Stored entries:
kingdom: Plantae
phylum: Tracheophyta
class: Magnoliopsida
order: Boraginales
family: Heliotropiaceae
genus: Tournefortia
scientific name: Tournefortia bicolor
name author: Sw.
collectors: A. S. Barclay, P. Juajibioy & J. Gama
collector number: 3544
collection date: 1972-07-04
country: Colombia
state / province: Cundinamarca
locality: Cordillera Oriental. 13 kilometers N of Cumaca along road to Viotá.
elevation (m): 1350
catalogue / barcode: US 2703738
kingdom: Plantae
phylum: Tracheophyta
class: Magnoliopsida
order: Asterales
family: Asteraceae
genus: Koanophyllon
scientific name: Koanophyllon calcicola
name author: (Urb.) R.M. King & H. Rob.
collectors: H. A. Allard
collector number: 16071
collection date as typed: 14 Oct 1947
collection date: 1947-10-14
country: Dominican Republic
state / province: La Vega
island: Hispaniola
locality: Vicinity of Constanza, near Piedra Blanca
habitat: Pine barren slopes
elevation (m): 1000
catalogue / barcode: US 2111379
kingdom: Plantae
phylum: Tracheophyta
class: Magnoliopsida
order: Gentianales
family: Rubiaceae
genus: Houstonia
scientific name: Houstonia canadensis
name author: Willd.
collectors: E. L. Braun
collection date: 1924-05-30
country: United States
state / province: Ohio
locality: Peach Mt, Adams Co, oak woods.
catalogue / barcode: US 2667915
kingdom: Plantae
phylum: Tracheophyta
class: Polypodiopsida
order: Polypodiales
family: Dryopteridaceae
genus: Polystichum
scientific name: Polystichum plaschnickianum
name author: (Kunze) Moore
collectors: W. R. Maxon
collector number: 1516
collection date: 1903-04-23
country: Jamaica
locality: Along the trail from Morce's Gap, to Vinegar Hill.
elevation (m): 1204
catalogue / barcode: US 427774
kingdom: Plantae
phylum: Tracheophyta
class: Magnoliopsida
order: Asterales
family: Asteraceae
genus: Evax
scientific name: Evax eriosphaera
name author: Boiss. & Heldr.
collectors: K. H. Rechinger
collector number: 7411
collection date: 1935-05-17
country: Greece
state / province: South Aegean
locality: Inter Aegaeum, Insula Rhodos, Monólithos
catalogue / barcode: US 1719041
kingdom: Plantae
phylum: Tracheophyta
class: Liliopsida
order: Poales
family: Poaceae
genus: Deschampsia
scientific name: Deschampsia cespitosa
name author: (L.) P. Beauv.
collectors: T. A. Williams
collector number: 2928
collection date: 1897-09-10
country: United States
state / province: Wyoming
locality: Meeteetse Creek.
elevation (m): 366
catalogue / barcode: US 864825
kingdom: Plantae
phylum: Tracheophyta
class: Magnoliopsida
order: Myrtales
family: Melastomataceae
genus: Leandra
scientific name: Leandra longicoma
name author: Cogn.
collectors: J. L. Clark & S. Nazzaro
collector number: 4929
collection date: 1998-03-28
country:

_TO BE DONE:_
Copy every one of the rows above line by line, changing nothing.

_THE ANSWER:_
kingdom: Plantae
phylum: Tracheophyta
class: Magnoliopsida
order: Boraginales
family: Heliotropiaceae
genus: Tournefortia
scientific name: Tournefortia bicolor
name author: Sw.
collectors: A. S. Barclay, P. Juajibioy & J. Gama
collector number: 3544
collection date: 1972-07-04
country: Colombia
state / province: Cundinamarca
locality: Cordillera Oriental. 13 kilometers N of Cumaca along road to Viotá.
elevation (m): 1350
catalogue / barcode: US 2703738
kingdom: Plantae
phylum: Tracheophyta
class: Magnoliopsida
order: Asterales
family: Asteraceae
genus: Koanophyllon
scientific name: Koanophyllon calcicola
name author: (Urb.) R.M. King & H. Rob.
collectors: H. A. Allard
collector number: 16071
collection date as typed: 14 Oct 1947
collection date: 1947-10-14
country: Dominican Republic
state / province: La Vega
island: Hispaniola
locality: Vicinity of Constanza, near Piedra Blanca
habitat: Pine barren slopes
elevation (m): 1000
catalogue / barcode: US 2111379
kingdom: Plantae
phylum: Tracheophyta
class: Magnoliopsida
order: Gentianales
family: Rubiaceae
genus: Houstonia
scientific name: Houstonia canadensis
name author: Willd.
collectors: E. L. Braun
collection date: 1924-05-30
country: United States
state / province: Ohio
locality: Peach Mt, Adams Co, oak woods.
catalogue / barcode: US 2667915
kingdom: Plantae
phylum: Tracheophyta
class: Polypodiopsida
order: Polypodiales
family: Dryopteridaceae
genus: Polystichum
scientific name: Polystichum plaschnickianum
name author: (Kunze) Moore
collectors: W. R. Maxon
collector number: 1516
collection date: 1903-04-23
country: Jamaica
locality: Along the trail from Morce's Gap, to Vinegar Hill.
elevation (m): 1204
catalogue / barcode: US 427774
kingdom: Plantae
phylum: Tracheophyta
class: Magnoliopsida
order: Asterales
family: Asteraceae
genus: Evax
scientific name: Evax eriosphaera
name author: Boiss. & Heldr.
collectors: K. H. Rechinger
collector number: 7411
collection date: 1935-05-17
country: Greece
state / province: South Aegean
locality: Inter Aegaeum, Insula Rhodos, Monólithos
catalogue / barcode: US 1719041
kingdom: Plantae
phylum: Tracheophyta
class: Liliopsida
order: Poales
family: Poaceae
genus: Deschampsia
scientific name: Deschampsia cespitosa
name author: (L.) P. Beauv.
collectors: T. A. Williams
collector number: 2928
collection date: 1897-09-10
country: United States
state / province: Wyoming
locality: Meeteetse Creek.
elevation (m): 366
catalogue / barcode: US 864825
kingdom: Plantae
phylum: Tracheophyta
class: Magnoliopsida
order: Myrtales
family: Melastomataceae
genus: Leandra
scientific name: Leandra longicoma
name author: Cogn.
collectors: J. L. Clark & S. Nazzaro
collector number: 4929
collection date: 1998-03-28
country:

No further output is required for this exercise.